▶ [ЗАДАНИЯ]:
A. Выпишите без изменений фрагмент текста об объединенной системе ПВО. Он начинается со слов «Государственный секретарь Союза» и заканчивается словами «России и Белоруссии.».
B. Перечислите все государства и межгосударственные объединения, названные в тексте об объединенной системе ПВО.
C. Продолжите текст об объединенной системе ПВО России и Белоруссии, начав сразу после его последнего предложения.

▶ [ОТРЫВОК ДЛЯ ЧТЕНИЯ]:
◆ ◆ ◆ ◆
Государственный секретарь Союза России и Белоруссии Павел Бородин заявил на днях, что в начале ноября будет подписано соглашение о создании объединенной системы ПВО России и Белоруссии.
Сейчас уже невозможно припомнить, сколько раз анонсировалось ее создание «вот-вот, прямо завтра». Но системы нет до сих пор, хотя совершенно непонятно, что мешает ее построить? Техника одинаковая, люди готовились в одних и тех же вузах, языкового барьера нет, даже уставы одинаковые. Да и внешнеполитического напряжения это создать не должно, ведь ПВО – вещь оборонительная по определению. Если НАТО не планирует совершить агрессию против Белоруссии и/или России, то и напрягаться по поводу их ПВО незачем (кстати, НАТО никогда и не напрягалась по данному поводу). Тем не менее объединенной системы до сих пор нет. И, прямо надо сказать, не факт, что будет сейчас. Павел Бородин нередко склонен выдавать желаемое за действительное. Возможно, должность обязывает. По сути, он руководит тем, чего нет (или по крайней мере почти нет), поэтому ему хочется, чтобы оно хоть немного, но было.
◆ ◆ ◆ ◆
▶ [РАЗДЕЛ ДАННЫХ]:
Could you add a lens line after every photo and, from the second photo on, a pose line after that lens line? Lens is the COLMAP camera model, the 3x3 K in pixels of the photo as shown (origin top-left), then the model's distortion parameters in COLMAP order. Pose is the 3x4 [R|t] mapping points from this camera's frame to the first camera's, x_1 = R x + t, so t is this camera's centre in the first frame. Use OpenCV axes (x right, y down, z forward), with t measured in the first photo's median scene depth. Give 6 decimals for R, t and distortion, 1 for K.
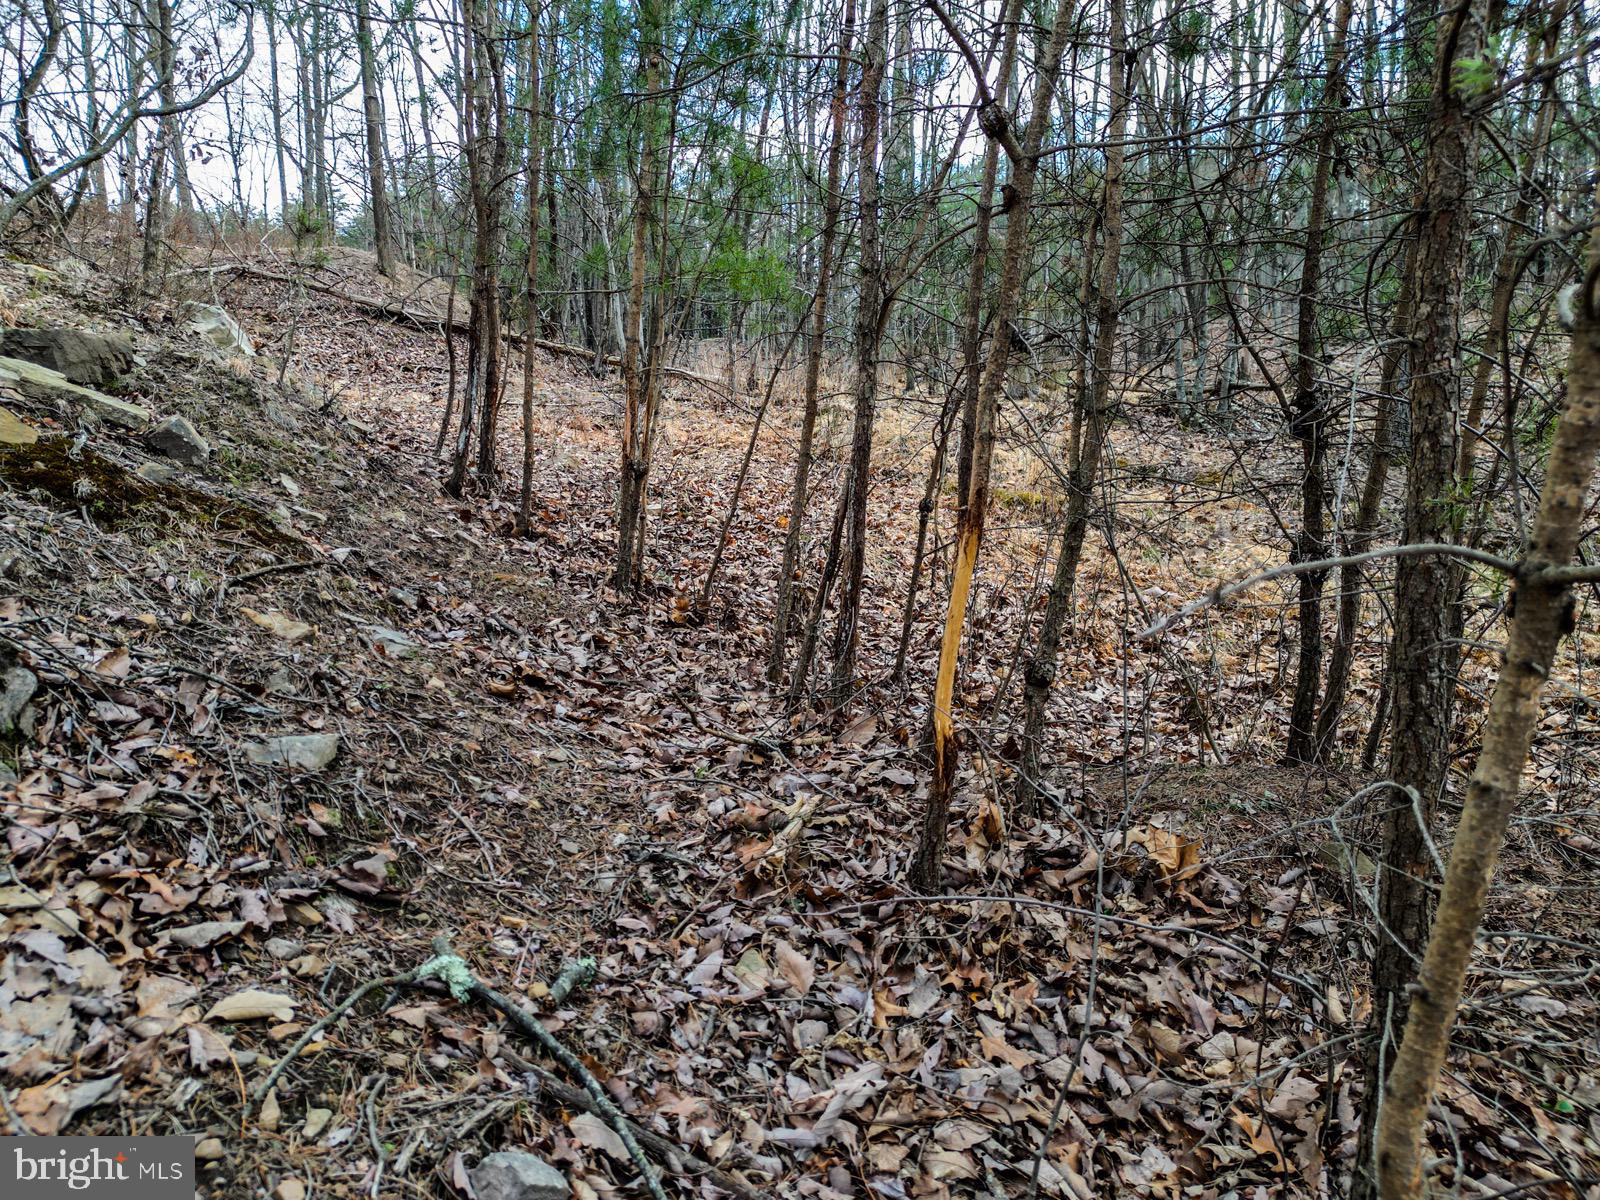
lens RADIAL K [[1004.2, 0, 800.0], [0, 1004.2, 600.0], [0, 0, 1]] dist [0.039613, -0.002577]
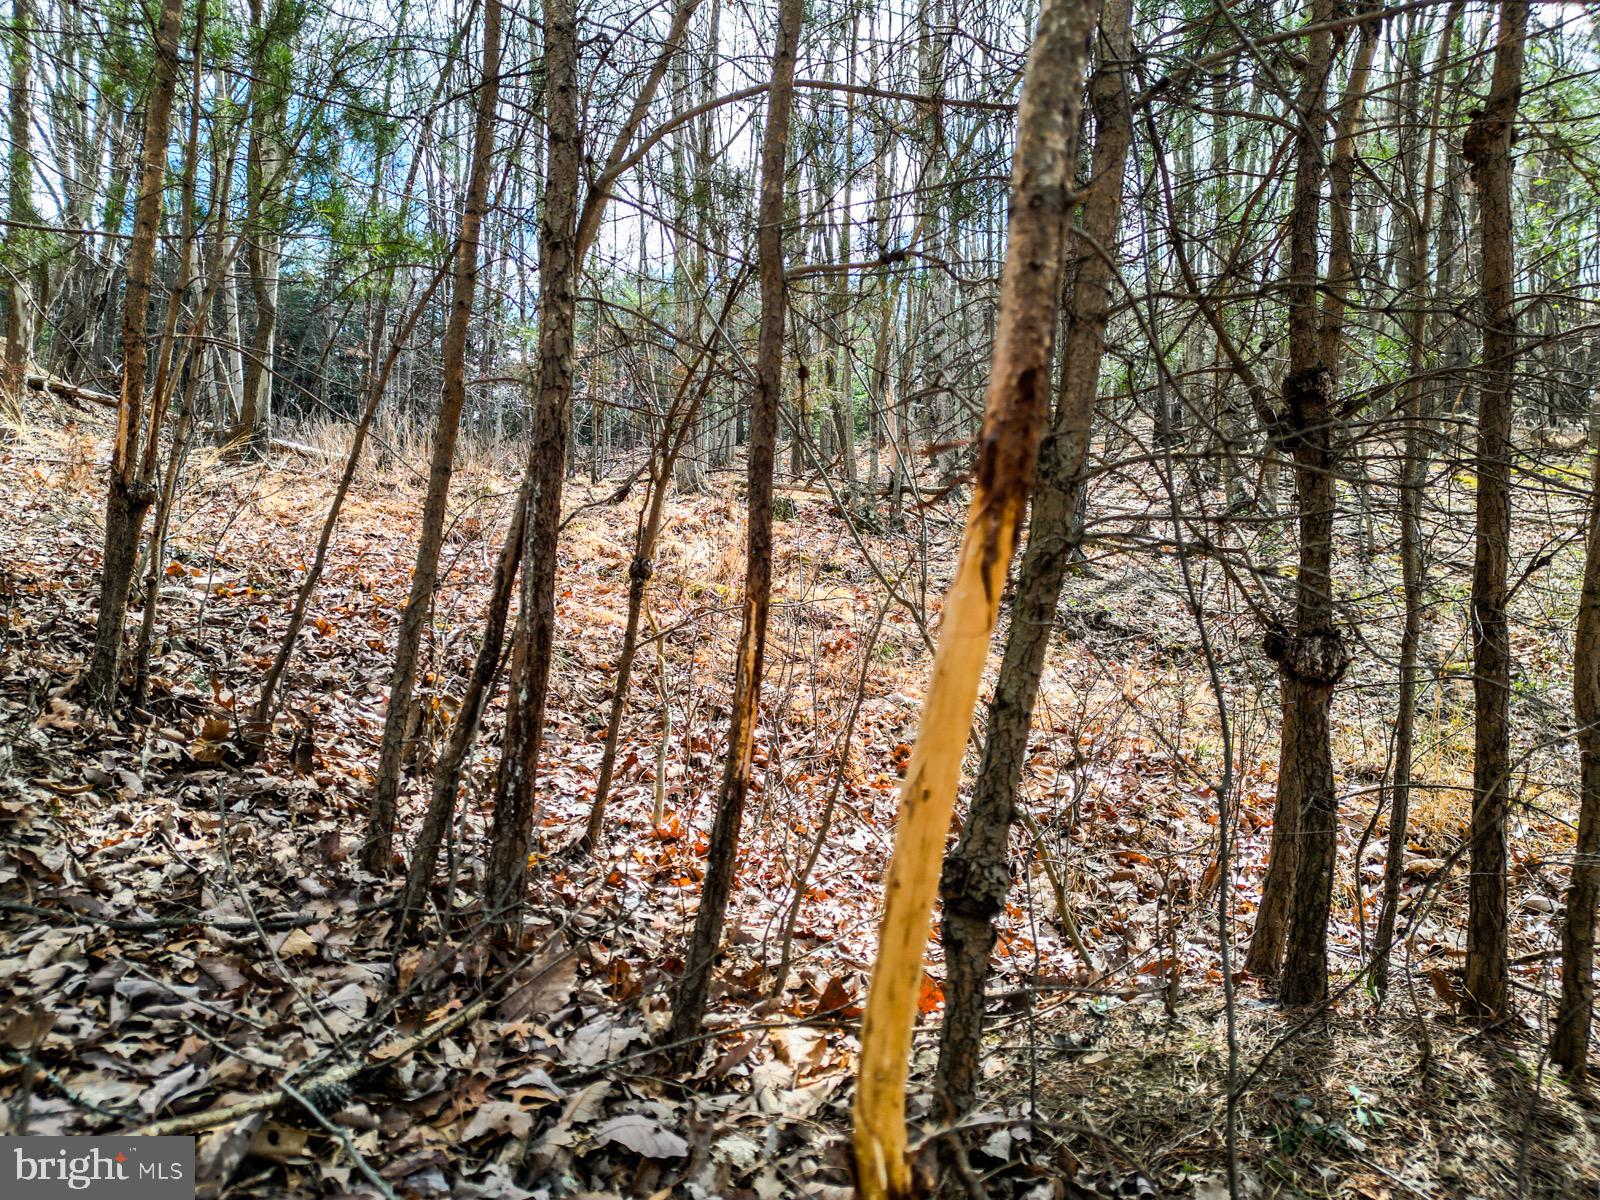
lens RADIAL K [[1004.2, 0, 800.0], [0, 1004.2, 600.0], [0, 0, 1]] dist [0.039613, -0.002577]
pose [[0.941864, 0.025517, 0.335024, 0.003748], [0.009733, 0.994622, -0.103117, -0.005947], [-0.335854, 0.100383, 0.936550, 0.326874]]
◆ ◆ ◆ ◆
▶ [ОТВЕТЫ К ЗАДАНИЯМ]:
A.
Государственный секретарь Союза России и Белоруссии Павел Бородин заявил на днях, что в начале ноября будет подписано соглашение о создании объединенной системы ПВО России и Белоруссии.

B. Россия, Белоруссия, Союз России и Белоруссии, НАТО

C.
Торможение военного сотрудничества России и Белоруссии, по-видимому, в значительной степени объясняется именно тем, что строительство союза практически заморожено в политическом плане. Вооруженные силы – инструмент политики, поэтому военное сотрудничество не может опережать политическое, это противоречит здравому смыслу. Если руководители стран не вполне уверены в том, что они друг другу союзники, то как они могут строить объединенные (хотя бы частично) ВС? А политические перспективы союза остаются очень туманными. Александр Лукашенко не готов поступиться независимостью своей страны. Не потому, наверное, что он так ее ценит, а потому, что у него нет шансов возглавить единое государство (в 90-е он считал это реальностью, хотя на самом деле это и тогда было иллюзией). А вариант равноправного сотрудничества стран, потенциалы которых совершенно несопоставимы, не устраивает уже Россию, она в этом варианте становится чистым донором, коим, собственно, и была все 90-е и большую часть «нулевых».
Лукашенко мог бы начать сближаться с Москвой под давлением со стороны Запада, но сейчас особого обострения отношений как раз не наблюдается, наоборот, Запад начал даже замечать какой-то прогресс в деле внутренней демократизации белорусской политики. А из Минска, в свою очередь, раздаются заявления о сближении с Западом. В этой ситуации укреплять ПВО необязательно.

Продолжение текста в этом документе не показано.